Exercise brief: Can you write out, character for character, the lines in the items that start with the line containing "MEU TRABALHO BIMESTRAL" and end with the line containing "os divisores comuns de", both included?

Stored data
-=-=-=-=-

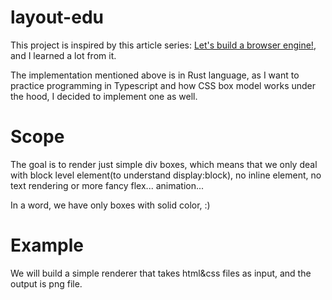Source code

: # layout-edu

This project is inspired by this article series: [Let's build a browser engine!](https://limpet.net/mbrubeck/2014/08/08/toy-layout-engine-1.html), and I learned a lot from it.

The implementation mentioned above is in Rust language, as I want to practice programming in Typescript and how CSS box model works under the hood, I decided to implement one as well.

# Scope

The goal is to render just simple div boxes, which means that we only deal with block level element(to understand display:block), no inline element, no text rendering or more fancy flex... animation... 

In a word, we have only boxes with solid color, :)

# Example

We will build a simple renderer that takes html&css files as input, and the output is png file.

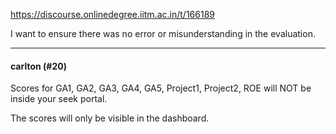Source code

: https://discourse.onlinedegree.iitm.ac.in/t/166189

I want to ensure there was no error or misunderstanding in the evaluation.</p><hr>

<h4>carlton (#20)</h4>
<p>Scores for GA1, GA2, GA3, GA4, GA5, Project1, Project2, ROE will NOT be inside your seek portal.</p>
<p>The scores will only be visible in the dashboard.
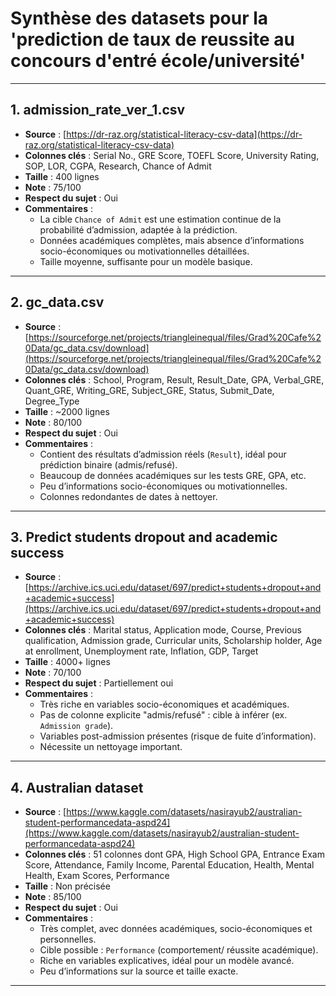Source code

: # Synthèse des datasets pour la 'prediction de taux de reussite au concours d'entré école/université'

---

## 1. admission_rate_ver_1.csv  
- **Source** : [https://dr-raz.org/statistical-literacy-csv-data](https://dr-raz.org/statistical-literacy-csv-data)  
- **Colonnes clés** : Serial No., GRE Score, TOEFL Score, University Rating, SOP, LOR, CGPA, Research, Chance of Admit  
- **Taille** : 400 lignes  
- **Note** : 75/100  
- **Respect du sujet** : Oui  
- **Commentaires** :  
  - La cible `Chance of Admit` est une estimation continue de la probabilité d’admission, adaptée à la prédiction.  
  - Données académiques complètes, mais absence d’informations socio-économiques ou motivationnelles détaillées.  
  - Taille moyenne, suffisante pour un modèle basique.  

---

## 2. gc_data.csv  
- **Source** : [https://sourceforge.net/projects/triangleinequal/files/Grad%20Cafe%20Data/gc_data.csv/download](https://sourceforge.net/projects/triangleinequal/files/Grad%20Cafe%20Data/gc_data.csv/download)  
- **Colonnes clés** : School, Program, Result, Result_Date, GPA, Verbal_GRE, Quant_GRE, Writing_GRE, Subject_GRE, Status, Submit_Date, Degree_Type  
- **Taille** : ~2000 lignes  
- **Note** : 80/100  
- **Respect du sujet** : Oui  
- **Commentaires** :  
  - Contient des résultats d’admission réels (`Result`), idéal pour prédiction binaire (admis/refusé).  
  - Beaucoup de données académiques sur les tests GRE, GPA, etc.  
  - Peu d’informations socio-économiques ou motivationnelles.  
  - Colonnes redondantes de dates à nettoyer.  

---

## 3. Predict students dropout and academic success  
- **Source** : [https://archive.ics.uci.edu/dataset/697/predict+students+dropout+and+academic+success](https://archive.ics.uci.edu/dataset/697/predict+students+dropout+and+academic+success)  
- **Colonnes clés** : Marital status, Application mode, Course, Previous qualification, Admission grade, Curricular units, Scholarship holder, Age at enrollment, Unemployment rate, Inflation, GDP, Target  
- **Taille** : 4000+ lignes  
- **Note** : 70/100  
- **Respect du sujet** : Partiellement oui  
- **Commentaires** :  
  - Très riche en variables socio-économiques et académiques.  
  - Pas de colonne explicite "admis/refusé" : cible à inférer (ex. `Admission grade`).  
  - Variables post-admission présentes (risque de fuite d’information).  
  - Nécessite un nettoyage important.  

---

## 4. Australian dataset  
- **Source** : [https://www.kaggle.com/datasets/nasirayub2/australian-student-performancedata-aspd24](https://www.kaggle.com/datasets/nasirayub2/australian-student-performancedata-aspd24) 
- **Colonnes clés** : 51 colonnes dont GPA, High School GPA, Entrance Exam Score, Attendance, Family Income, Parental Education, Health, Mental Health, Exam Scores, Performance  
- **Taille** : Non précisée  
- **Note** : 85/100  
- **Respect du sujet** : Oui  
- **Commentaires** :  
  - Très complet, avec données académiques, socio-économiques et personnelles.  
  - Cible possible : `Performance` (comportement/ réussite académique).  
  - Riche en variables explicatives, idéal pour un modèle avancé.  
  - Peu d’informations sur la source et taille exacte.  

---


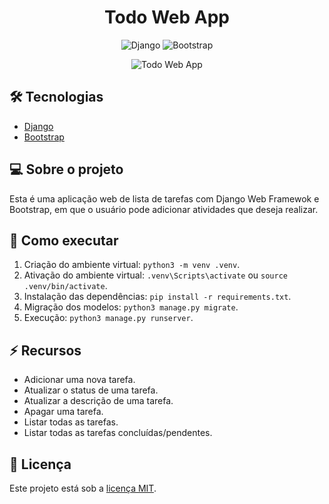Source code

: <h1 align="center">Todo Web App</h1>

<p align="center">
  <img alt="Django" src="https://img.shields.io/badge/django-v.3.2.6-brightgreen">
  <img alt="Bootstrap" src="https://img.shields.io/badge/bootstrap-v.5.1.0-blueviolet">
</p>

<p align="center">
  <img alt="Todo Web App" src="./.github/to-do-app.png">
</p>

## :hammer_and_wrench: Tecnologias
- [Django](https://docs.djangoproject.com/en/3.2/)
- [Bootstrap](https://getbootstrap.com/docs/5.1/getting-started/introduction/)

## :computer: Sobre o projeto
Esta é uma aplicação web de lista de tarefas com Django Web Framewok e Bootstrap, em que o usuário pode adicionar atividades que deseja realizar.

## :rocket: Como executar
1. Criação do ambiente virtual: `python3 -m venv .venv`.
2. Ativação do ambiente virtual: `.venv\Scripts\activate` ou `source .venv/bin/activate`.
3. Instalação das dependências: `pip install -r requirements.txt`.
4. Migração dos modelos: `python3 manage.py migrate`.
5. Execução: `python3 manage.py runserver`.

## :zap: Recursos
- Adicionar uma nova tarefa.
- Atualizar o status de uma tarefa.
- Atualizar a descrição de uma tarefa.
- Apagar uma tarefa.
- Listar todas as tarefas.
- Listar todas as tarefas concluídas/pendentes.

## :page_facing_up: Licença
Este projeto está sob a [licença MIT](LICENSE).
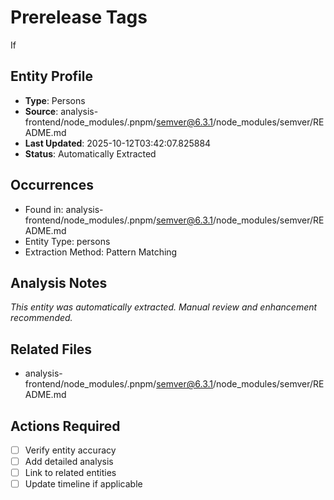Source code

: # Prerelease Tags

If

## Entity Profile
- **Type**: Persons
- **Source**: analysis-frontend/node_modules/.pnpm/semver@6.3.1/node_modules/semver/README.md
- **Last Updated**: 2025-10-12T03:42:07.825884
- **Status**: Automatically Extracted

## Occurrences
- Found in: analysis-frontend/node_modules/.pnpm/semver@6.3.1/node_modules/semver/README.md
- Entity Type: persons
- Extraction Method: Pattern Matching

## Analysis Notes
*This entity was automatically extracted. Manual review and enhancement recommended.*

## Related Files
- analysis-frontend/node_modules/.pnpm/semver@6.3.1/node_modules/semver/README.md

## Actions Required
- [ ] Verify entity accuracy
- [ ] Add detailed analysis
- [ ] Link to related entities
- [ ] Update timeline if applicable
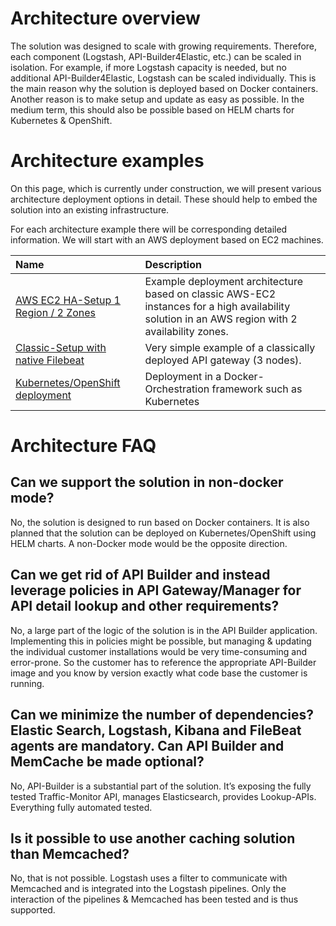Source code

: # Architecture overview

The solution was designed to scale with growing requirements. Therefore, each component (Logstash, API-Builder4Elastic, etc.) can be scaled in isolation. For example, if more Logstash capacity is needed, but no additional API-Builder4Elastic, Logstash can be scaled individually. This is the main reason why the solution is deployed based on Docker containers.
Another reason is to make setup and update as easy as possible. In the medium term, this should also be possible based on HELM charts for Kubernetes & OpenShift.

# Architecture examples

On this page, which is currently under construction, we will present various architecture deployment options in detail. 
These should help to embed the solution into an existing infrastructure. 


For each architecture example there will be corresponding detailed information. We will start with an AWS deployment based on EC2 machines.

| Name       | Description               |  
| :---          | :---                 | 
| [AWS EC2 HA-Setup 1 Region / 2 Zones](aws-ec2-ha-one-region-2-zones)|Example deployment architecture based on classic AWS-EC2 instances for a high availability solution in an AWS region with 2 availability zones.|
| [Classic-Setup with native Filebeat](classic-simple-filebeat-native)|Very simple example of a classically deployed API gateway (3 nodes).|
| [Kubernetes/OpenShift deployment](kubernetes)|Deployment in a Docker-Orchestration framework such as Kubernetes|

# Architecture FAQ

## Can we support the solution in non-docker mode? 

No, the solution is designed to run based on Docker containers. It is also planned that the solution can be deployed on Kubernetes/OpenShift using HELM charts. A non-Docker mode would be the opposite direction.

## Can we get rid of API Builder and instead leverage policies in API Gateway/Manager for API detail lookup and other requirements?

No, a large part of the logic of the solution is in the API Builder application. Implementing this in policies might be possible, but managing & updating the individual customer installations would be very time-consuming and error-prone. So the customer has to reference the appropriate API-Builder image and you know by version exactly what code base the customer is running.

## Can we minimize the number of dependencies? Elastic Search, Logstash, Kibana and FileBeat agents are mandatory. Can API Builder and MemCache be made optional?

No, API-Builder is a substantial part of the solution. It’s exposing the fully tested Traffic-Monitor API, manages Elasticsearch, provides Lookup-APIs. Everything fully automated tested.

## Is it possible to use another caching solution than Memcached?

No, that is not possible. Logstash uses a filter to communicate with Memcached and is integrated into the Logstash pipelines. Only the interaction of the pipelines & Memcached has been tested and is thus supported.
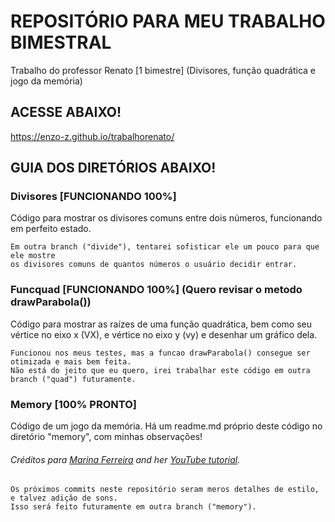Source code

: # REPOSITÓRIO PARA MEU TRABALHO BIMESTRAL
Trabalho do professor Renato [1 bimestre] (Divisores, função quadrática e jogo da memória)

## ACESSE ABAIXO!
https://enzo-z.github.io/trabalhorenato/


## GUIA DOS DIRETÓRIOS ABAIXO!


### Divisores [FUNCIONANDO 100%]

Código para mostrar os divisores comuns entre dois números, funcionando em perfeito estado.
    
	Em outra branch ("divide"), tentarei sofisticar ele um pouco para que ele mostre 
	os divisores comuns de quantos números o usuário decidir entrar.


### Funcquad [FUNCIONANDO 100%] (Quero revisar o metodo drawParabola())

Código para mostrar as raízes de uma função quadrática, bem como seu vértice no eixo x (VX), e vértice no eixo y (vy) e desenhar um gráfico dela.
     
	Funcionou nos meus testes, mas a funcao drawParabola() consegue ser otimizada e mais bem feita.
	Não está do jeito que eu quero, irei trabalhar este código em outra branch ("quad") futuramente.


### Memory [100% PRONTO]
    
 Código de um jogo da memória. Há um readme.md próprio deste código no diretório "memory", com minhas observações!
###### Créditos para [Marina Ferreira](https://marina-ferreira.github.io/) and her [YouTube tutorial](https://www.youtube.com/watch?v=ZniVgo8U7ek&t=1128s).

	Os próximos commits neste repositório seram meros detalhes de estilo, e talvez adição de sons. 
	Isso será feito futuramente em outra branch ("memory"). 	
		




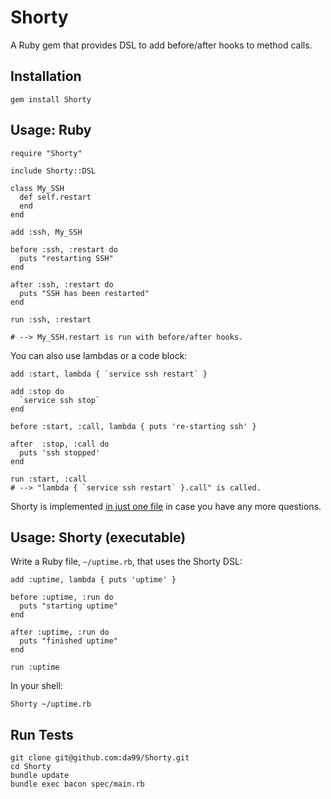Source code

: 
Shorty
================

A Ruby gem that provides DSL to add before/after hooks to method calls.

Installation
------------

    gem install Shorty

Usage: Ruby
------

    require "Shorty"
    
    include Shorty::DSL

    class My_SSH
      def self.restart
      end
    end
    
    add :ssh, My_SSH
    
    before :ssh, :restart do
      puts "restarting SSH"
    end

    after :ssh, :restart do
      puts "SSH has been restarted"
    end

    run :ssh, :restart 
    
    # --> My_SSH.restart is run with before/after hooks.

You can also use lambdas or a code block:
   
    add :start, lambda { `service ssh restart` }
    
    add :stop do 
      `service ssh stop`
    end

    before :start, :call, lambda { puts 're-starting ssh' }
    
    after  :stop, :call do
      puts 'ssh stopped'
    end

    run :start, :call
    # --> "lambda { `service ssh restart` }.call" is called.

Shorty is implemented [in just one file](https://github.com/da99/Shorty/blob/master/lib/Shorty.rb)
in case you have any more questions.

Usage: Shorty (executable)
------

Write a Ruby file, `~/uptime.rb`, that uses the Shorty DSL:

    add :uptime, lambda { puts 'uptime' }

    before :uptime, :run do
      puts "starting uptime"
    end

    after :uptime, :run do
      puts "finished uptime"
    end

    run :uptime

In your shell:

    Shorty ~/uptime.rb

Run Tests
---------

    git clone git@github.com:da99/Shorty.git
    cd Shorty
    bundle update
    bundle exec bacon spec/main.rb


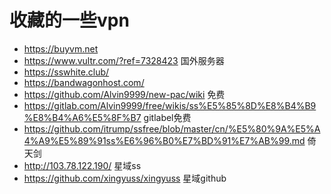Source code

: # 收藏的一些vpn

* https://buyvm.net
* https://www.vultr.com/?ref=7328423 国外服务器
* https://sswhite.club/
* https://bandwagonhost.com/
* https://github.com/Alvin9999/new-pac/wiki   免费
* https://gitlab.com/Alvin9999/free/wikis/ss%E5%85%8D%E8%B4%B9%E8%B4%A6%E5%8F%B7  gitlabel免费
* https://github.com/itrump/ssfree/blob/master/cn/%E5%80%9A%E5%A4%A9%E5%89%91ss%E6%96%B0%E7%BD%91%E7%AB%99.md 倚天剑
* http://103.78.122.190/  星域ss
* https://github.com/xingyuss/xingyuss  星域github

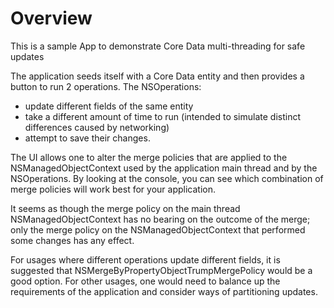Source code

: # Overview
This is a sample App to demonstrate Core Data multi-threading for safe updates

The application seeds itself with a Core Data entity and then provides a button to run 2 operations. The NSOperations:

* update different fields of the same entity
* take a different amount of time to run (intended to simulate distinct differences caused by networking)
* attempt to save their changes.

The UI allows one to alter the merge policies that are applied to the NSManagedObjectContext used by the application main thread and by the NSOperations. By looking at the console, you can see which combination of merge policies will work best for your application.

It seems as though the merge policy on the main thread NSManagedObjectContext has no bearing on the outcome of the merge; only the merge policy on the NSManagedObjectContext that performed some changes has any effect.

For usages where different operations update different fields, it is suggested that NSMergeByPropertyObjectTrumpMergePolicy would be a good option.
For other usages, one would need to balance up the requirements of the application and consider ways of partitioning updates.
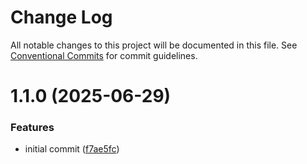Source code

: # Change Log

All notable changes to this project will be documented in this file.
See [Conventional Commits](https://conventionalcommits.org) for commit guidelines.

# 1.1.0 (2025-06-29)

### Features

- initial commit ([f7ae5fc](https://github.com/RicardoPang/pf-ai-monorepo/commit/f7ae5fceb798194ccf81f7999d07f181004f0443))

-=-=-=-=-

Exercise result:
: # REPOSITÓRIO PARA MEU TRABALHO BIMESTRAL
Trabalho do professor Renato [1 bimestre] (Divisores, função quadrática e jogo da memória)

## ACESSE ABAIXO!
https://enzo-z.github.io/trabalhorenato/


## GUIA DOS DIRETÓRIOS ABAIXO!


### Divisores [FUNCIONANDO 100%]

Código para mostrar os divisores comuns entre dois números, funcionando em perfeito estado.
    
	Em outra branch ("divide"), tentarei sofisticar ele um pouco para que ele mostre 
	os divisores comuns de quantos números o usuário decidir entrar.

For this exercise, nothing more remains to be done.